- **Available data**
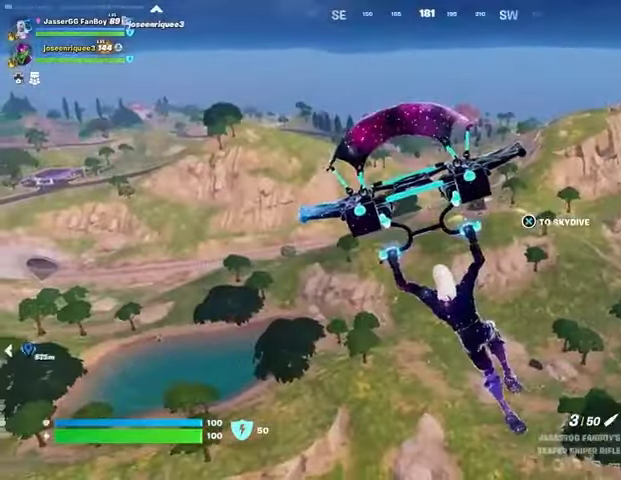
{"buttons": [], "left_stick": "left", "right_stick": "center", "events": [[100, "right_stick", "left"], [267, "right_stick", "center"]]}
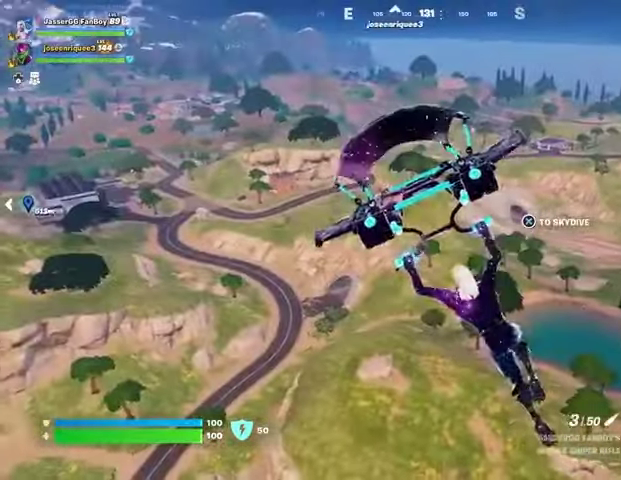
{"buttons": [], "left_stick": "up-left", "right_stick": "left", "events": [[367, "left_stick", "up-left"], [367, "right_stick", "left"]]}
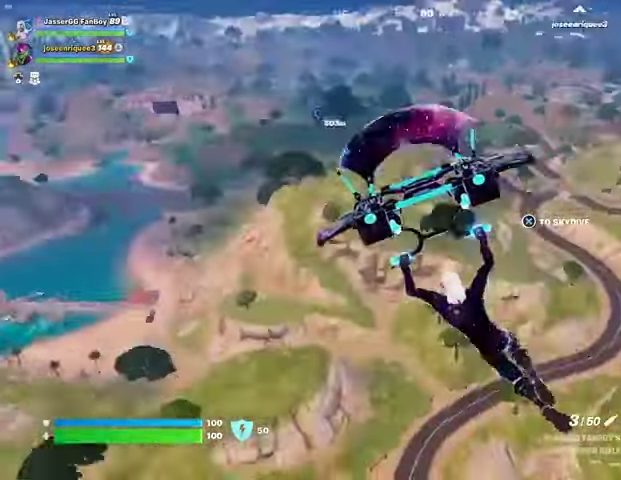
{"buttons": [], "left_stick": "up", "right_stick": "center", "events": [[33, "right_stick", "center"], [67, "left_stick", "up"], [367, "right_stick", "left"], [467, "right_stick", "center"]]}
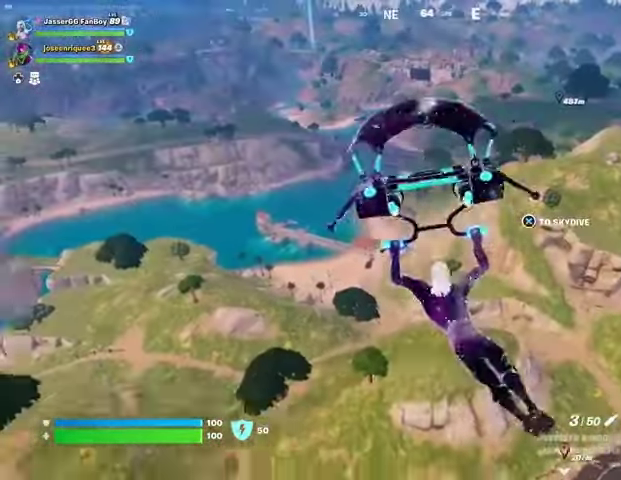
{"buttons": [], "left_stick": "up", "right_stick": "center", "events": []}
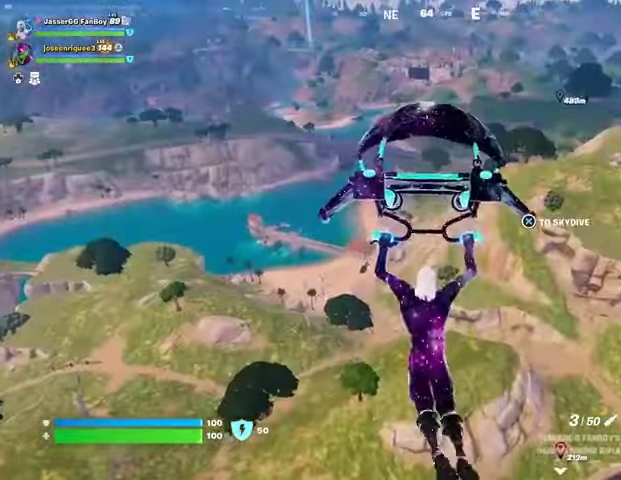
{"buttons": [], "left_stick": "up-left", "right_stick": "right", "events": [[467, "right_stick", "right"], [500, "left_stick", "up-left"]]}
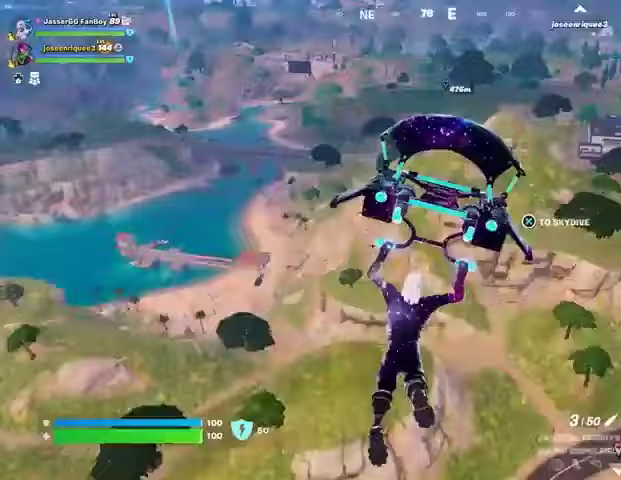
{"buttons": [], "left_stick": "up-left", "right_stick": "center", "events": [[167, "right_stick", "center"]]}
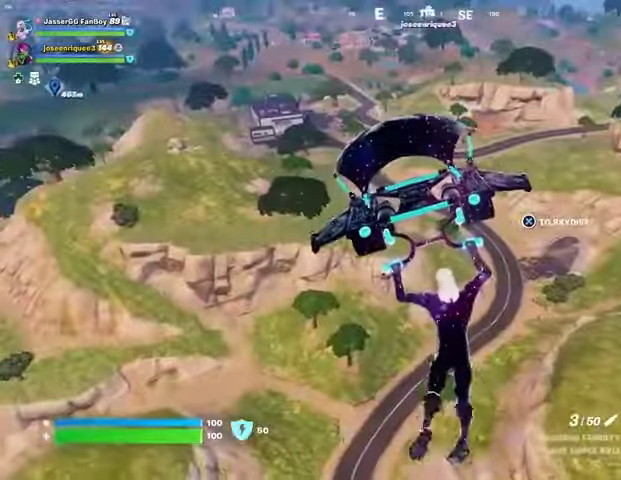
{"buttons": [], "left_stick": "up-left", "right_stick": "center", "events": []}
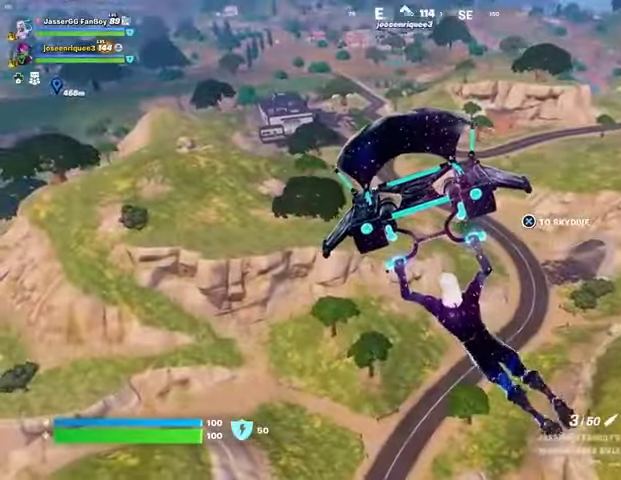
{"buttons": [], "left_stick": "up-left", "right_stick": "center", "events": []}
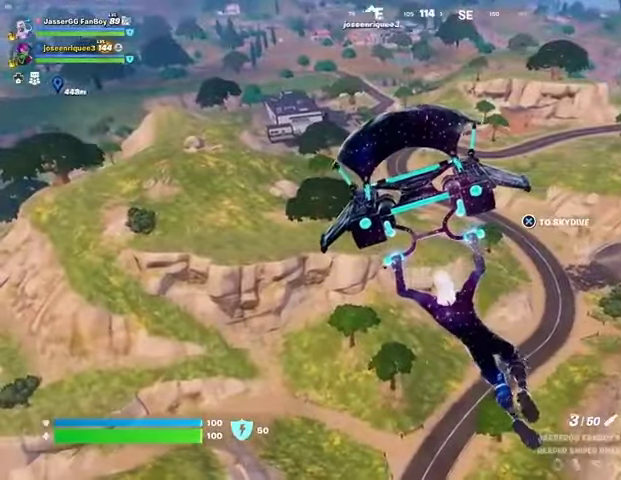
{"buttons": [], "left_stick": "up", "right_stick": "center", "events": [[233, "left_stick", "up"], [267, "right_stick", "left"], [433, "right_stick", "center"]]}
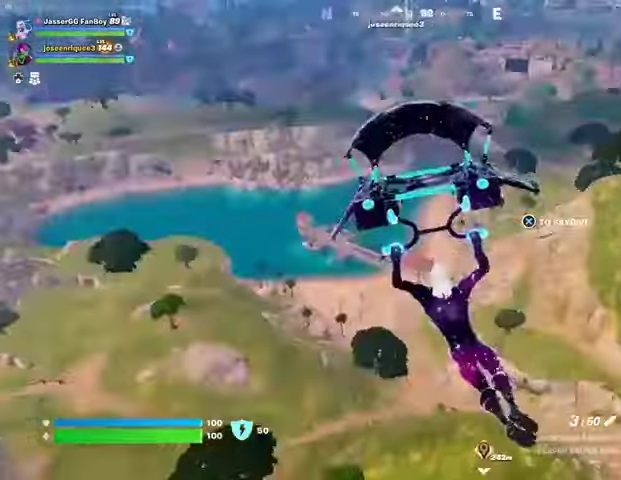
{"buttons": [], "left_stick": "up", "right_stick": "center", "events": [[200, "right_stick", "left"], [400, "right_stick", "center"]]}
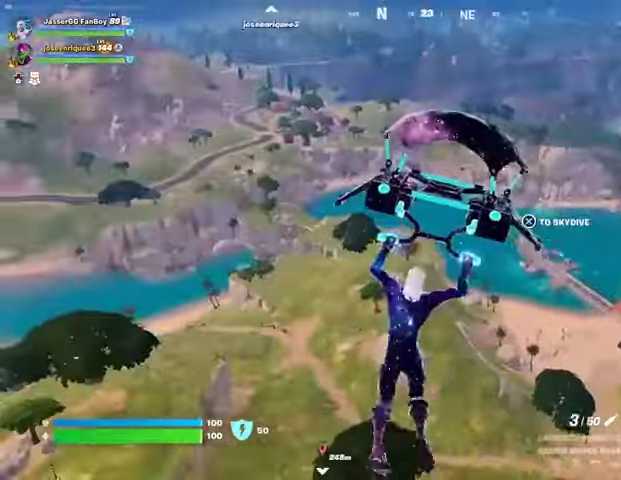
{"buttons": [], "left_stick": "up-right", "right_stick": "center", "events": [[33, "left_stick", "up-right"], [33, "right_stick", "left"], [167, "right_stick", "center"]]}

- **Required action**
What this calls for is the material above set down exactly, pictures excluded.

- **Solution to the problem**
{"buttons": [], "left_stick": "left", "right_stick": "center", "events": [[100, "right_stick", "left"], [267, "right_stick", "center"]]}
{"buttons": [], "left_stick": "up-left", "right_stick": "left", "events": [[367, "left_stick", "up-left"], [367, "right_stick", "left"]]}
{"buttons": [], "left_stick": "up", "right_stick": "center", "events": [[33, "right_stick", "center"], [67, "left_stick", "up"], [367, "right_stick", "left"], [467, "right_stick", "center"]]}
{"buttons": [], "left_stick": "up", "right_stick": "center", "events": []}
{"buttons": [], "left_stick": "up-left", "right_stick": "right", "events": [[467, "right_stick", "right"], [500, "left_stick", "up-left"]]}
{"buttons": [], "left_stick": "up-left", "right_stick": "center", "events": [[167, "right_stick", "center"]]}
{"buttons": [], "left_stick": "up-left", "right_stick": "center", "events": []}
{"buttons": [], "left_stick": "up-left", "right_stick": "center", "events": []}
{"buttons": [], "left_stick": "up", "right_stick": "center", "events": [[233, "left_stick", "up"], [267, "right_stick", "left"], [433, "right_stick", "center"]]}
{"buttons": [], "left_stick": "up", "right_stick": "center", "events": [[200, "right_stick", "left"], [400, "right_stick", "center"]]}
{"buttons": [], "left_stick": "up-right", "right_stick": "center", "events": [[33, "left_stick", "up-right"], [33, "right_stick", "left"], [167, "right_stick", "center"]]}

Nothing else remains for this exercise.